Saturday Night Massacre (on a Thursday)
The head of the FBI's San Diego office and several former federal prosecutors are publicly questioning the politics behind the Bush administration's effort to force Carole Lam to resign as U.S. Attorney for San Diego.
Lam focused her office's efforts on public corruption, including the sprawling Duke Cunningham scandal. That investigation has touched several Republican lawmakers, leading some to speculate that Lam brought political heat down on herself with that probe, according to the San Diego Union-Tribune.
The top FBI official for San Diego said that Lam's dismissal would jeopardize several ongoing investigations. "I guarantee politics is involved," special agent in charge Dan Dzwilewski told the paper. He did not speculate further.
“It will be a huge loss from my perspective,” Dzwilewski said.
Peter Nunez, who held Lam's post from 1982 to 1988, told the North County (Calif.) Times he was "in a state of shock" from hearing the news of Lam's forced ouster. "It's just like nothing I've ever seen before in 35-plus years. To be asked to resign and to be publicly humiliated by leaking this to the press is beyond any bounds of decency and behavior. It shocks me. It really is outrageous."
The question he had, according to the paper, was: "Why?"

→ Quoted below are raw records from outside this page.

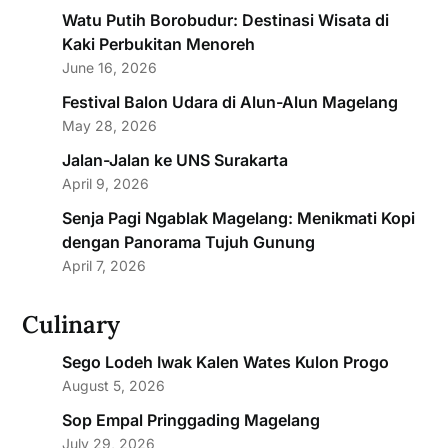
Watu Putih Borobudur: Destinasi Wisata di
Kaki Perbukitan Menoreh
June 16, 2026
Festival Balon Udara di Alun-Alun Magelang
May 28, 2026
Jalan-Jalan ke UNS Surakarta
April 9, 2026
Senja Pagi Ngablak Magelang: Menikmati Kopi
dengan Panorama Tujuh Gunung
April 7, 2026
Culinary
Sego Lodeh Iwak Kalen Wates Kulon Progo
August 5, 2026
Sop Empal Pringgading Magelang
July 29, 2026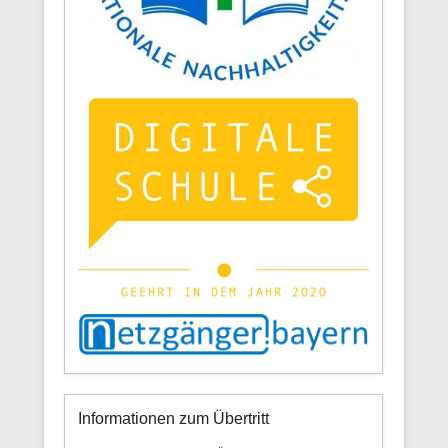
Informationen zum Übertritt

Another former San Diego U.S. attorney expressed disbelief at the move. "In my years with the department, I never saw anything like this," Chris La Bella told the Times. La Bella served in Lam's post for a period in 1998. He said he didn't know whether Lam's focus on corruption was a factor, but he didn't rule it out. "The only people who know are in Washington," La Bella told the paper.